Umur Matbaa’da tam 1 yıl önce “bölüm daralması” gerekçesiyle işten atılmıştım. Elbette “bölüm daralması” yasal bir kılıftan ibaretti. Asıl neden Umur işçileri arasında yürüttüğümüz sendikalaşma çalışmalarıydı. Patron önce çeşitli baskı yöntemleri ile benim pes edip istifa etmemi bekledi. Örneğin iki yıl ücretime zam yapmadı. Üç kez bölüm değişikliği yaptı. Peşime ispiyoncular takarak hareketlerimi izledi. Tüm bunlar sonuç vermeyince iki defa istifa etmem için bizzat zorladı. Ben istifa etmeyince son çare olarak noterden işten atma mektubu gönderdi. Buna rağmen sabah işe gittiğimde güvenlik görevlileri aracılığı ile fabrikadan dışarı attırdı. Böylece bir mücadeleci işçiden kurtulduğunu sandı. İşten atılmadan evvel patron ve müdürler dâhil 300’ün üzerinde bilgisayar kullanıcısı işçiye haksız yere işten atılmamı protesto eden bir e-mail yolladım. Üretimdeki işçilere yapılan haksızlığı bildirdim.

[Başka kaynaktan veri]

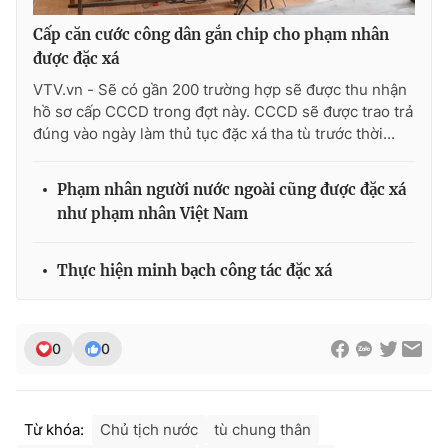
Ðiện thoại Thời báo VTV:
024.66 897 897
Cấp căn cước công dân gắn chip cho phạm nhân
Email:
toasoan@vtv.vn
được đặc xá
Liên hệ quảng cáo:
024-7300.7108
VTV.vn - Sẽ có gần 200 trường hợp sẽ được thu nhận
hồ sơ cấp CCCD trong đợt này. CCCD sẽ được trao trả
đúng vào ngày làm thủ tục đặc xá tha tù trước thời...
Phạm nhân người nước ngoài cũng được đặc xá
như phạm nhân Việt Nam
Thực hiện minh bạch công tác đặc xá
® Cấm sao chép dưới mọi hình thức nếu không có sự chấp
0
0
thuận bằng văn bản. Ghi rõ nguồn VTV.vn khi phát hành lại
thông tin từ website này.
Từ khóa:
Chủ tịch nước
tù chung thân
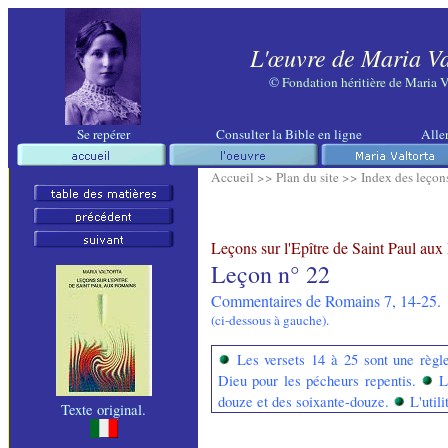
L'œuvre de Maria Va
©
Fondation héritière de Maria V
Se repérer
Consulter la Bible en ligne
Aller
Accueil >>
Plan du site >>
Index des leçons
Leçons sur l'Epître de Saint Paul au
Leçon n° 22
Commentaires de Romains 7, 14-25
.
(ci-dessous à gauche).
Les versets 14 à 25 sont une règl
Dieu pour les pécheurs repentis.
L
douze et des soixante-douze.
L'util
Texte original.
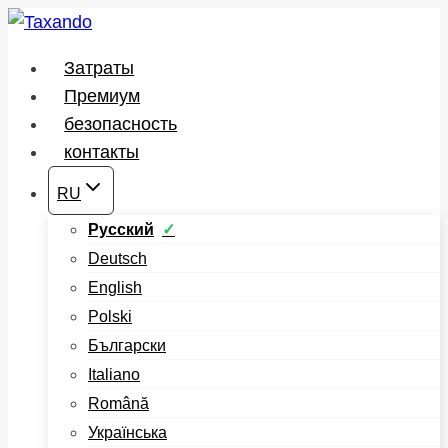
Перейти
к
Затраты
содержимому
Премиум
безопасность
контакты
RU
Русский
Deutsch
English
Polski
Български
Italiano
Română
Українська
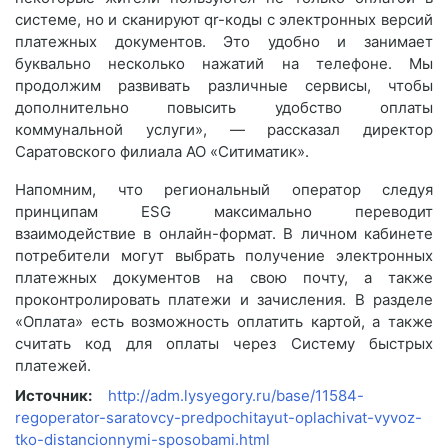
системе, но и сканируют qr-коды c электронных версий
платежных документов. Это удобно и занимает
буквально несколько нажатий на телефоне. Мы
продолжим развивать различные сервисы, чтобы
дополнительно повысить удобство оплаты
коммунальной услуги», — рассказал директор
Саратовского филиала АО «Ситиматик».
Напомним, что региональный оператор следуя
принципам ESG максимально переводит
взаимодействие в онлайн-формат. В личном кабинете
потребители могут выбрать получение электронных
платежных документов на свою почту, а также
проконтролировать платежи и зачисления. В разделе
«Оплата» есть возможность оплатить картой, а также
считать код для оплаты через Систему быстрых
платежей.
Источник:
http://adm.lysyegory.ru/base/11584-
regoperator-saratovcy-predpochitayut-oplachivat-vyvoz-
tko-distancionnymi-sposobami.html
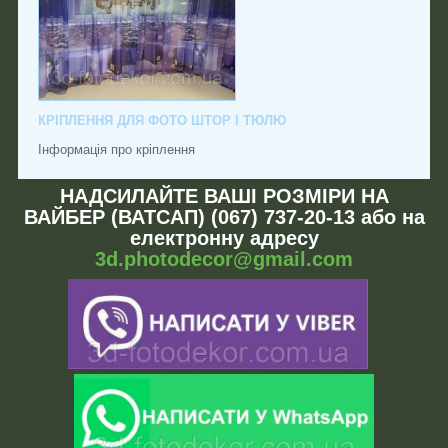
КРІПЛЕННЯ ДЛЯ ФОТО ШТОР І ТЮЛЮ
Інформація про кріплення
НАДСИЛАЙТЕ ВАШІ РОЗМІРИ НА
ВАЙБЕР (ВАТСАП) (067) 737-20-13 або на
електронну адресу
3d.photodecor@gmail.com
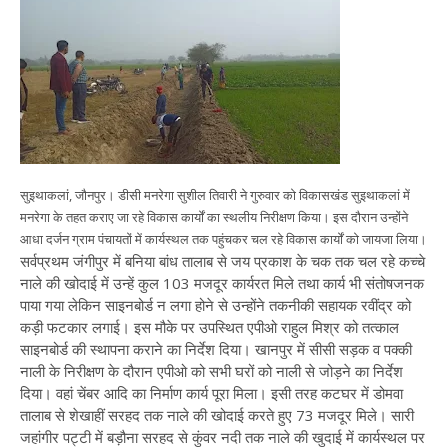
सुइथाकलां, जौनपुर। डीसी मनरेगा सुशील तिवारी ने गुरुवार को विकासखंड सुइथाकलां में
मनरेगा के तहत कराए जा रहे विकास कार्यों का स्थलीय निरीक्षण किया। इस दौरान उन्होंने
आधा दर्जन ग्राम पंचायतों में कार्यस्थल तक पहुंचकर चल रहे विकास कार्यों को जायजा लिया।
सर्वप्रथम जंगीपुर में बनिया बांध तालाब से जय प्रकाश के चक तक चल रहे कच्चे
नाले की खोदाई में उन्हें कुल 103 मजदूर कार्यरत मिले तथा कार्य भी संतोषजनक
पाया गया लेकिन साइनबोर्ड न लगा होने से उन्होंने तकनीकी सहायक रवींद्र को
कड़ी फटकार लगाई। इस मौके पर उपस्थित एपीओ राहुल मिश्र को तत्काल
साइनबोर्ड की स्थापना कराने का निर्देश दिया। खानपुर में सीसी सड़क व पक्की
नाली के निरीक्षण के दौरान एपीओ को सभी घरों को नाली से जोड़ने का निर्देश
दिया। वहां चेंबर आदि का निर्माण कार्य पूरा मिला। इसी तरह कटघर में डोमवा
तालाब से शेखाहीं सरहद तक नाले की खोदाई करते हुए 73 मजदूर मिले। सारी
जहांगीर पट्टी में बड़ौना सरहद से कुंवर नदी तक नाले की खुदाई में कार्यस्थल पर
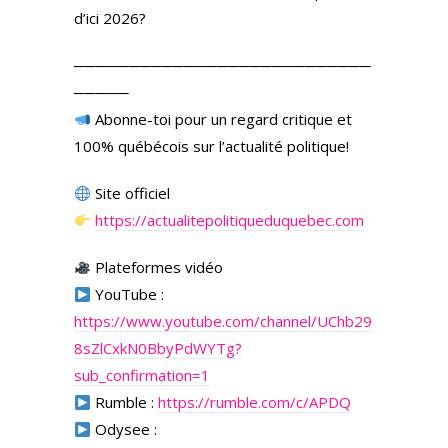
d’ici 2026?
───────────────────────────
─────
Abonne-toi pour un regard critique et
100% québécois sur l’actualité politique!
Site officiel
https://actualitepolitiqueduquebec.com
Plateformes vidéo
YouTube :
https://www.youtube.com/channel/UChb29
8sZlCxkN0BbyPdWYTg?
sub_confirmation=1
Rumble :
https://rumble.com/c/APDQ
Odysee :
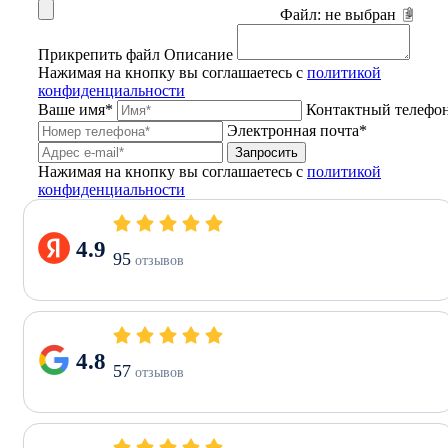
Файл:
не выбран
Прикрепить файл
Описание
Нажимая на кнопку вы соглашаетесь с
политикой
конфиденциальности
Ваше имя*
Контактный телефо
Электронная почта*
Запросить
Нажимая на кнопку вы соглашаетесь с
политикой
конфиденциальности
4.9
95
отзывов
4.8
57
отзывов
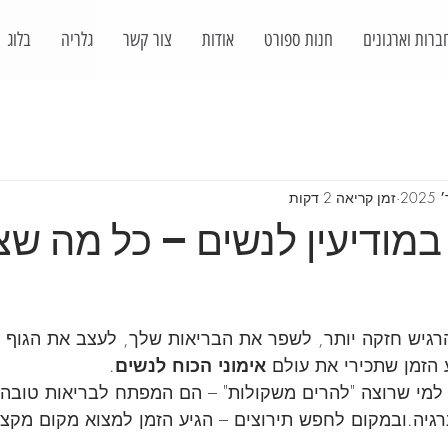
ברות וארגונים
חנות ספורט
אודות
צור קשר
גלריה
בלוג
זמן קריאה 2 דקות
 במודיעין לנשים – כל מה שצ
יש חזקה יותר, לשפר את הבריאות שלך, לעצב את הגוף ו
 הזמן שתכירי את עולם 
אימוני הכוח לנשים
.
למי שרוצה "להרים משקולות" – הם המפתח לבריאות טובה י
רגיה.ובמקום לחפש תירוצים – הגיע הזמן למצוא מקום מקצוע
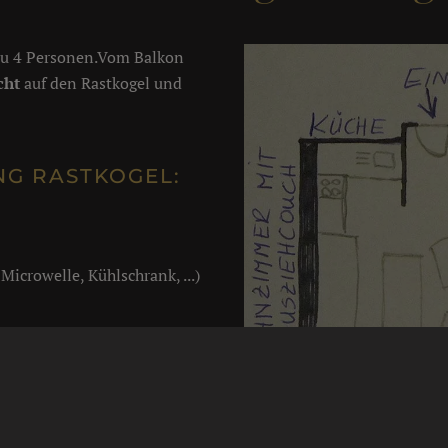
 zu 4 Personen.Vom Balkon
cht
auf den Rastkogel und
G RASTKOGEL:
icrowelle, Kühlschrank, ...)
anden.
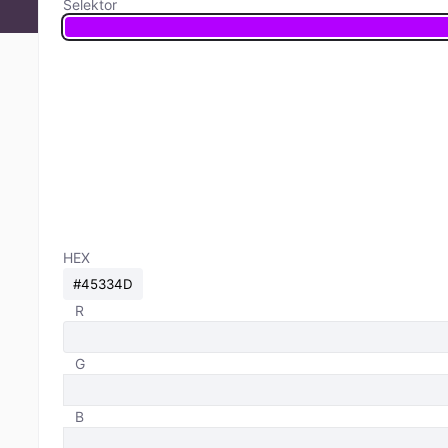
Selektor
HEX
R
G
B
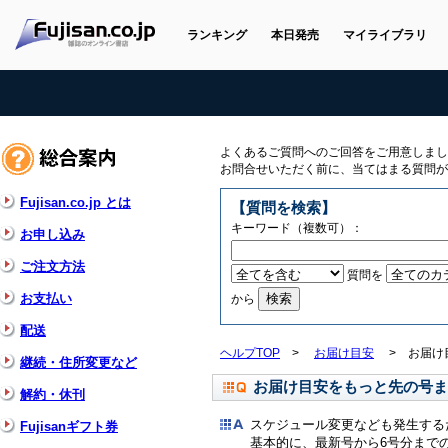
ランキング
本日発売
マイライブラリ
よくあるご質問へのご回答をご用意しまし
お問合せいただく前に、当てはまる質問が
Fujisan.co.jp とは
【質問を検索】
キーワード（複数可）：
お申し込み
ご注文方法
質問を
お支払い
から
配送
ヘルプTOP
>
お届け目安
>
お届け
継続・住所変更など
お届け目安をもっと先の号ま
解約・休刊
スケジュール変更なども発生する
Fujisanギフト券
基本的に、最新号から6号分まで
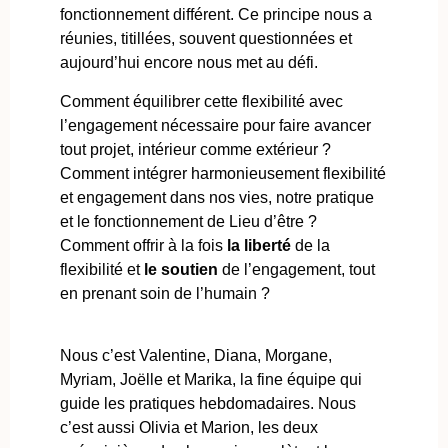
fonctionnement différent. Ce principe nous a
réunies, titillées, souvent questionnées et
aujourd’hui encore nous met au défi.
Comment équilibrer cette flexibilité avec
l’engagement nécessaire pour faire avancer
tout projet, intérieur comme extérieur ?
Comment intégrer harmonieusement flexibilité
et engagement dans nos vies, notre pratique
et le fonctionnement de Lieu d’être ?
Comment offrir à la fois
la liberté
de la
flexibilité et
le soutien
de l’engagement, tout
en prenant soin de l’humain ?
Nous c’est Valentine, Diana, Morgane,
Myriam, Joëlle et Marika, la fine équipe qui
guide les pratiques hebdomadaires. Nous
c’est aussi Olivia et Marion, les deux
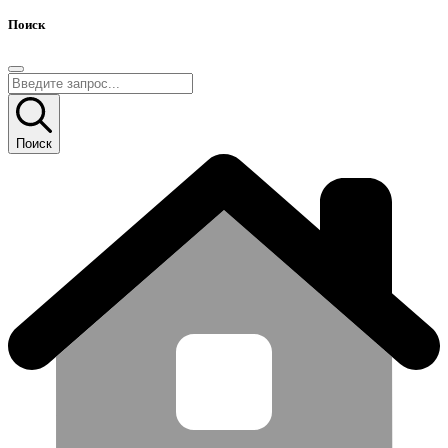
Поиск
Поиск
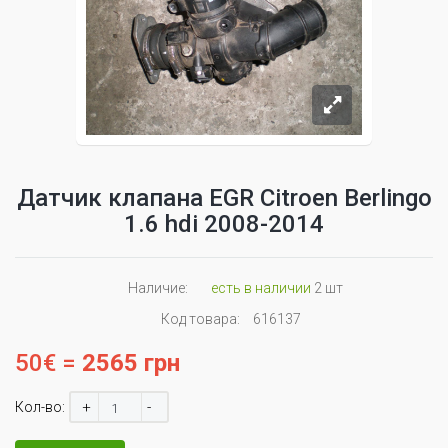
Датчик клапана EGR Citroen Berlingo
1.6 hdi 2008-2014
Наличие:
есть в наличии
2 шт
Код товара:
616137
50€ =
2565 грн
+
-
Кол-во:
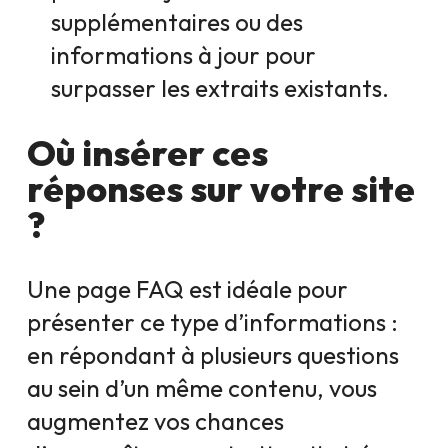
supplémentaires ou des
informations à jour pour
surpasser les extraits existants.
Où insérer ces
réponses sur votre site
?
Une page FAQ est idéale pour
présenter ce type d’informations :
en répondant à plusieurs questions
au sein d’un même contenu, vous
augmentez vos chances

Davayı kazanmam oldukça önemliydi. Diğer taraftan patron mahkeme sürecinde kendinden oldukça emindi. İlk duruşmada benim “Umur işçisi olmadığımı”, davalı şirkette “30 kişiden az işçi çalıştığını” ve şirketin Umur ile “taşeronluk sözleşmesi” imzaladığını gerekçe göstererek davanın düşmesini talep etti. Oysa Umur’da çalışan her işçinin gayet iyi bildiği gibi, bırakalım 30 işçiyi, fabrikada en az 800 işçi çalışmaktaydı. Uyanık patron sendikal mücadeleye engel olmak ve yasalardan faydalanmak amacıyla biz işçileri 40’tan fazla taşeron şirkette çalışıyor gösteriyordu. Dava boyunca patron maalesef fabrikadan iki işçiyi yalancı şahit olarak karşımıza çıkardı. Bilirkişi raporunun kimi yerleri de patron lehine maddedeler içerdiğinden patron davayı kazanacağından iyice emin olmuştu.
Fakat son duruşmada mahkemeyi, şahsımda Umur işçileri kazandılar. Artık Umur’da çalışan işçi sayısının 800’ün üzerinde olduğu, asıl işi yapan firmaların taşeronlaştırılamayacağı, şirketlerin varlığına rağmen asıl patronun Umur olduğu ispatlanmış oldu. Böylece sendikalaşma mücadelesinin önü açılmış, işe iade davaları için emsal karar alınmış oldu.
Dava boyunca fabrikayı örgütlemek, işçilerin haklarını almaları için mücadele etmek yönünde çabalarımızı sürdürdük. Bundan sonra da aynı çabayı sürdüreceğiz, çünkü sorunlarımız çok. Fabrikada yaşadığımız haksızlıklara, düşük ücrete, kötü çalışma koşullarına karşı başka bir yolumuz da yok. O halde Umur işçileri olarak hak ettiğimizi kazanmak için birleşmeli ve mücadele etmeliyiz. Bu dava boyunca benden desteklerini esirgemeyen Uluslararası İşçi Dayanışması Derneğine ve Basın-İş Sendikası Kartal Şubesine teşekkür ediyorum.